Caffeine and Bed-Wetting: Fact
Caffeine, whether in food or drink, acts as a diuretic, meaning that it stimulates the bladder to produce more urine. So, one bed-wetting solution many experts recommend is to avoid caffeine in the late afternoon and evening.
Just because your child doesn’t drink coffee doesn’t mean he isn’t ingesting caffeine. Teas, colas, and energy drinks often contain caffeine. And one food that many children love, chocolate, also contains a chemical closely related to caffeine. So you might want to be cautious about hot chocolate and desserts such as brownies or chocolate ice cream.
You don’t need to add insult to injury and ban these foods from your child’s diet -- just try to make sure they’re enjoyed earlier in the day, so the effects have worn off before bedtime.
Liquids Before Bed and Bed-Wetting: Fact
The reason your child wets the bed is not just because there is too much liquid in the bladder. Think of it this way -- even if you drank a gallon of water before bed, you’d wake up to empty your bladder rather than wetting the bed.
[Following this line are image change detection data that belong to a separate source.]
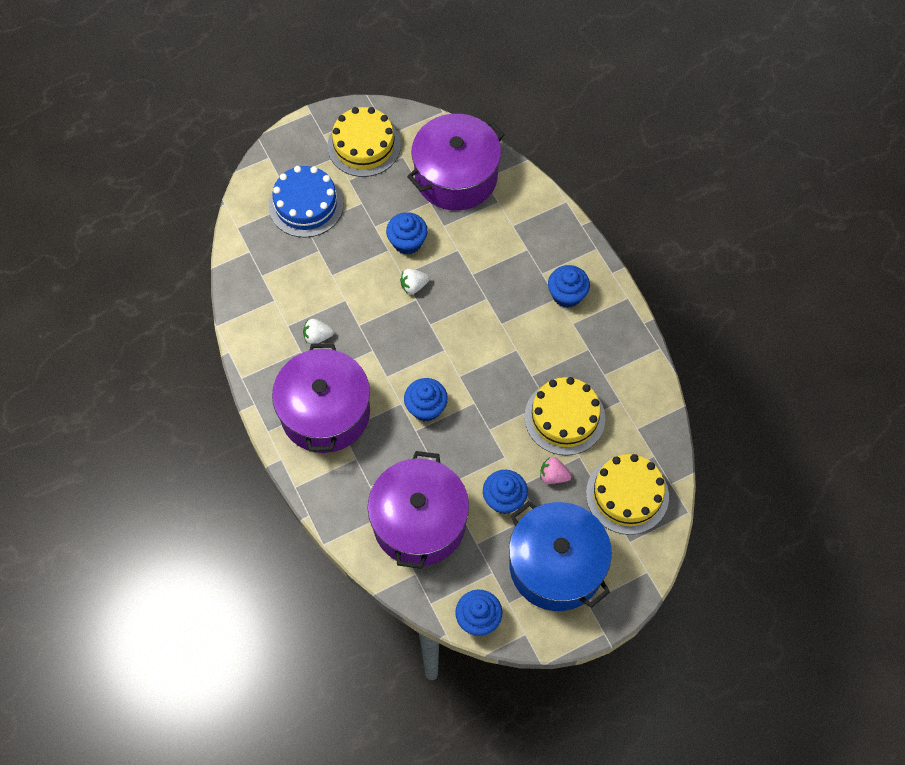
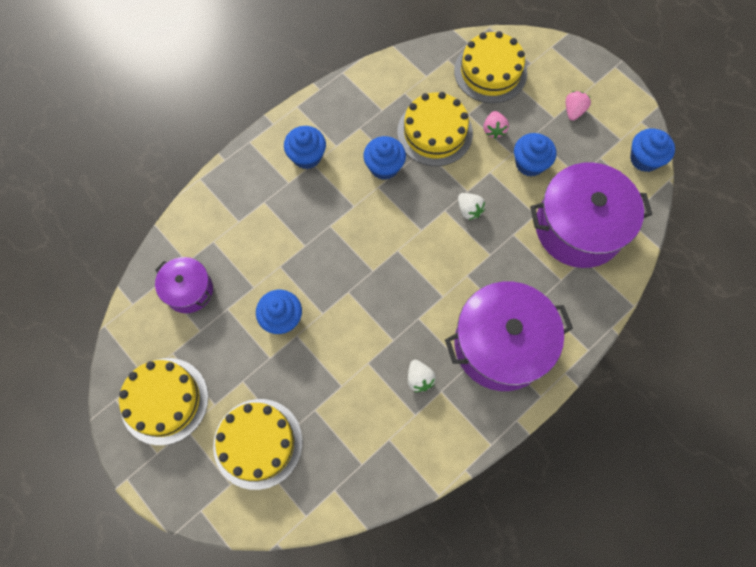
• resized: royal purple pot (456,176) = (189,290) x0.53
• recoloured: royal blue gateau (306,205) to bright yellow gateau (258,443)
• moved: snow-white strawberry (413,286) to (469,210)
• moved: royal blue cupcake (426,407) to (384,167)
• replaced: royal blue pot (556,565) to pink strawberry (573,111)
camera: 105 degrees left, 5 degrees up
Nonetheless, limiting the amount of liquid your child drinks before going to sleep makes common sense because it will delay the filling of the bladder and give your child some extra time before bed-wetting occurs. This added time could give your child more of a chance to wake up before wetting the bed.
Tips for Finding Bed-Wetting Food Triggers
Because everyone is different, you and your child might want to determine if you can figure out any food triggers that seem to affect whether your child wets the bed.
Experts recommend keeping a bed-wetting journal to record incidences of bed-wetting and identify any patterns to the accidents.
Some children become quite interested in designing their own hypotheses to see whether certain actions or foods have an effect on staying dry overnight. Working to identify their own personal bed-wetting triggers can be beneficial for kids on two fronts:
- It gives them a sense of control over their bed-wetting problem and allows them to take some responsibility for trying to fix it.
- If they do identify a food they think prevents or causes bed-wetting, having or avoiding that food may actually help, even if it is only due to the placebo effect.
Putting Nutritional Bed-Wetting Strategies to Work
If you make the decision to have your child avoid certain foods in the evenings in an attempt to control your child’s bed-wetting problem, make sure the dietary changes don’t come across as punishment for bad behavior.
Many children who wet the bed, especially older kids, are embarrassed and ashamed by their nocturnal enuresis. And often, parents become increasingly frustrated and angry over the seemingly never-ending cleanup. This can cause anxiety in the children, which can be psychologically distressing and may make them even more likely to wet the bed.
So, it’s important to make sure your child understands that the strategies you’re trying are an attempt to solve the problem, not a consequence for misbehaving.